Eh, yeah. That is a fair concern. I'd rather allow for as many modifications to occur as possible. I think I prefer sorting now, especially since this latest diff doesn't have a StringMap
I think we can get the best of both worlds actually. You pointed that people won't make changes to symbol bindings or symbol order. When these things do change they likely won't change very much. Well lots of sorting algorithms are linear under these conditions. So we just need to use a sorting algorithm that takes advantage of this. Unfortunately there don't seem to be any ready implementations of such algorithms in the standard library or in llvm. This diff:
The primary reason for the StringMap before was so that when handling relocations we could look up symbol indexes (see here: https://reviews.llvm.org/D36554). Strings seemed like a better option because I thought symbol names were unique. Symbol names, unlike symbol indexes, will not change on strip operations so strings seemed like better identifiers than indexes. James pointed out however that symbol names are not necessarily unique so we can't do that. So we need another way to look up indexes of the finalized symbols. If we agree that before modification of the symbol table that symbol indexes agree with original symbol indexes then we can look up pointers to symbols very quickly. For relocation sections rather than storing a symbol name we can store a pointer to the symbol. When removing symbols we will not remove symbols one by one but instead remove a whole bunch of symbols all at once. When we do this we can reassign new Index values to each symbol so that the internal symbol index (not the original index) stays consistent with the vector the symbols are being stored in. This means that if Sym is returned by the getSymbolByIndex method that Sym->Index will agree with the index passed to getSymbolByIndex. This reassignment of indexes won't affect relocations since relocations will grab pointers to the symbols during construction before any modification has occured. Comment Actions To clarify, because I may have missed it, but are we deferring sorting for now, to a later change when it becomes important? I don't see where it's happening currently!

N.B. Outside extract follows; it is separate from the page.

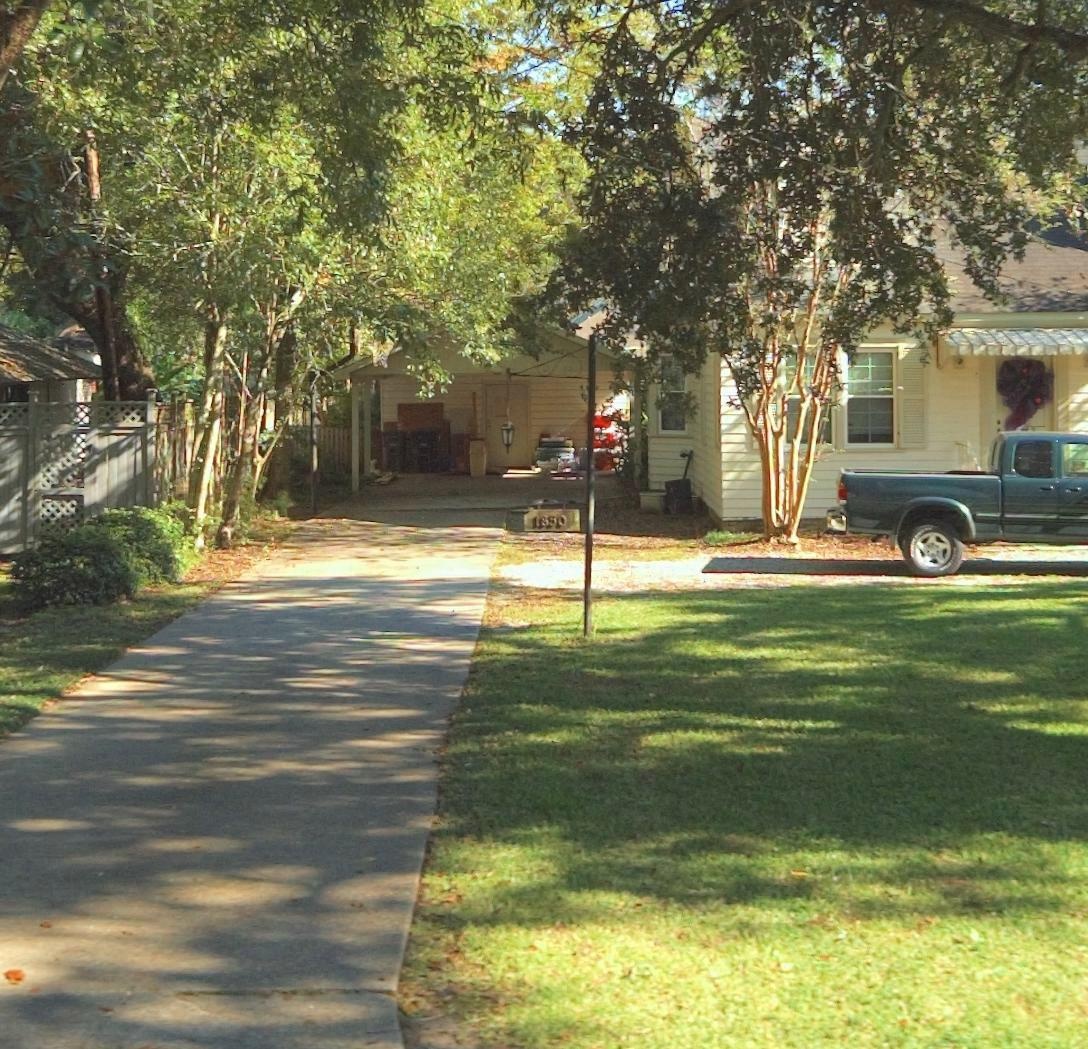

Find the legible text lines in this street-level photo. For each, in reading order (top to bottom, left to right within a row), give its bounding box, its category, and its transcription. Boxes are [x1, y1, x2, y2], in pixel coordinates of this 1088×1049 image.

Comment Actions It's not currently happening. I figured once it's clear how symbols are being altered we can add the sorting algorithm. I'll add it now if you'd like, it just seemed like it's unnecessary right now. Your call.
Comment Actions Nope, I'm happy with it being added later. No point in adding unnecessary code at this point for the sake of it. I realised that there's another case that you need to add support for either now or later, namely symbols with section indexes of SHN_COMMON or SHN_ABS, as these don't refer to actual sections. I'm happy for this to be a later change though. Assuming you do this in a subsequent change, this gets a LGTM from me.
|
For completeness, please check that there are no more symbols by checking the end of the symbol table has been reached.